Vor Verzweiflung wollte Ljonka in der Fontanka Selbstmord begehen. Vorher setzte er sich noch einmal in eine kleine Teestube an der Mutschnygasse, um sich für die letzten ihm verbliebenen „Eier“ richtig satt zu essen. Hier traf er seinen alten Freund Wolkow. Es war eine schicksalhafte Begegnung. Bereits am nächsten Tage war er in der Lage, seinem ehemaligen Chef die zerschlagenen Flaschen zu bezahlen. Der Mutler gab er das Geld zurück, raudite von nun an teure Zephirzigaretten, ging häufig ins Kino, staffierte sich neu aus und kaufte bei den Antiquitätenhändlern einen ganzen Berg von Büchern. Nach einem Monat stand er im Aufnahmeraum der Kriminalpolizei, und wieder einmal wurden ihm die Fingerabdrücke abgenommen. Zwei Wochen später marschierte er an einem Wintermorgen zur DostojewskiSchule, eine Einweisung der Gouvernementskommission für minderjährige Verbrecher in der Hand. Er ging freiwillig hin, weil er der Mutter keinen Kummer machen wollte. Aber im Grunde seines Herzens war er überzeugt, daß er höchstens zwei bis drei Wochen in der Schule bleiben würde. Er wußte genau, daß er hier ebenso Reißaus nehmen würde, wie er es bisher bei allen derartigen Instituten getan hatte.

Ljonka war niemals besonders gesprächig gewesen. Er mußte schon sehr eng mit jemandem befreundet sein, ehe sich ihm die Zunge löste. Hier, in der Schkid, freundete er sich gar nicht erst mit jemandem an. Er lebte vor sich hin, nur mit dem Gedanken beschäftigt, wie und wann er türmen könnte.

Die Schkid kam ihm allerdings anders vor als die übrigen Kinderheime und Kolonien, die er bisher erlebt hatte. Hier waren die Jungen belesener, und vor allem — sie traten den Neuen freundlich gegenüber. Niemand verprügelte oder verfolgte ihn, obgleich Ljonka, durch bittere Erfahrungen belehrt, darauf gefaßt war, jedem, der ihm zu nahe treten wollte, eine Abfuhr zu erteilen.

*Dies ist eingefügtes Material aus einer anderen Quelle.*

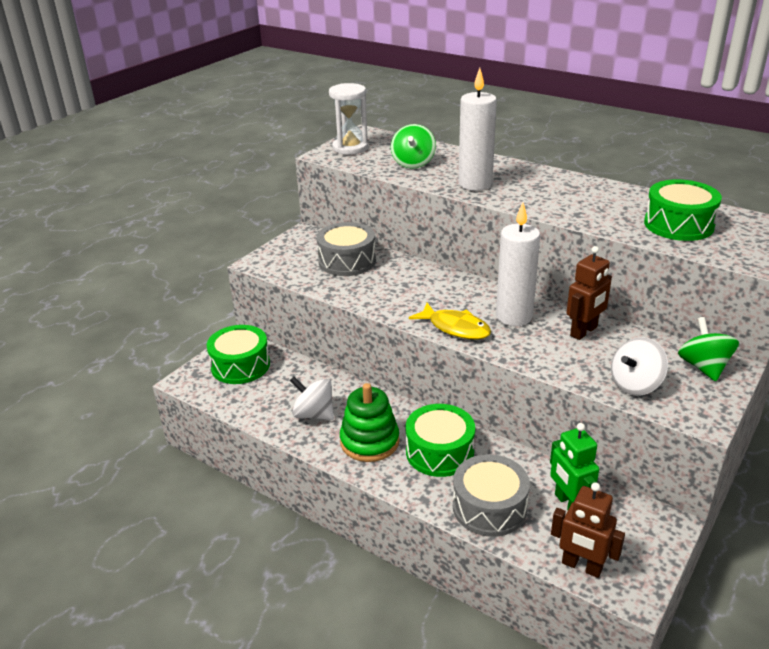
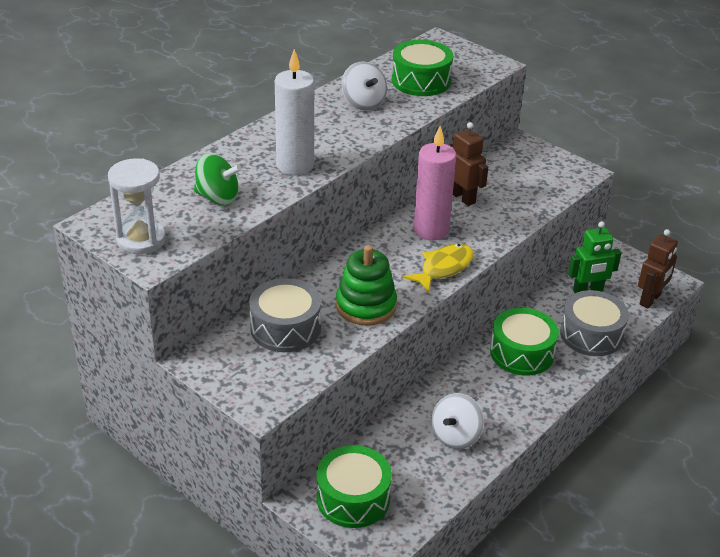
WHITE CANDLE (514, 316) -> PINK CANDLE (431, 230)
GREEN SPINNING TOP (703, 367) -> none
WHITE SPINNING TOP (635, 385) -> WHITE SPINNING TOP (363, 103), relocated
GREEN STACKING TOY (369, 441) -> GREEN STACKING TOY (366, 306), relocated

Aber einstweilen wurde er in Ruhe gelassen, ja, es kümmerte sich überhaupt niemand um ihn, bis die Sache mit der Eule kam. Das war ein Ereignis, das die ganze Schule von ihm reden ließ, das ihn für eine gewisse Zeit zur auffälligsten Figur in der Schkider Republik machte. Ljonka war nicht gerade aus einem Pensionat für adlige Jungfrauen in die Schkid gekommen. Bei dem Wort „Diebstahl“ errötete er schon längst nicht mehr. Wenn es sich um etwas anderes gehandelt hätte, wenn die Jungen einen Einbruch in die Vorratskammer oder einen noch schwerwiegenderen Streich vorgehabt hätten, würde er vielleicht aus Kameradschaft mitgemacht haben. Aber es widerstrebte ihm, zu sehen, daß die Jungen über eine blinde alte Frau herfielen. Solche Dinge hatte er schon früher verachtet. Er ekelte sich zum Beispiel davor, in fremder Leute Taschen zu greifen. Deshalb hatte er auf die Taschendiebe immer nur hochmütig herabgesehen. Er fand einen Kofferraub oder einen Ladeneinbruch anständiger und weniger kleinlich als den Taschendiebstahl.

Als die Jungen über Ljonka herfielen und ihn verprügelten, wunderte er sich nicht allzusehr. Er wußte genau, daß der Heilige Geist zu den Kinderheimgebräuchen gehörte. Früher hatte er selbst wiederholt daran teilgenommen. Er wehrte sich nicht einmal sehr gegen die Schläge. Er versuchte nur, sein Gesicht und die anderen verwundbaren Körperstellen möglichst zu schützen. Als aber Vikniksor in die Klasse kam und ihn drohend anbrüllte, anstatt ihn zu verteidigen, wurde er wütend. Trotzdem folgte er dem Direktor gehorsam in sein Arbeitszimmer.

Vikniksor schloß die Tür hinter sich und betrachtete den Neuen, der noch immer aufschnupfte und sich mit dem Ärmel das blutbeschmierte Gesicht wischte. Der Direktor war ein passionierter Sherlock Holmes. Er beschloß deshalb, den Zögling zu überrumpeln. „Weshalb haben dich die Kameraden verprügelt?“ forschte er mit bohrenden Blicken. Ljonka antwortete nicht.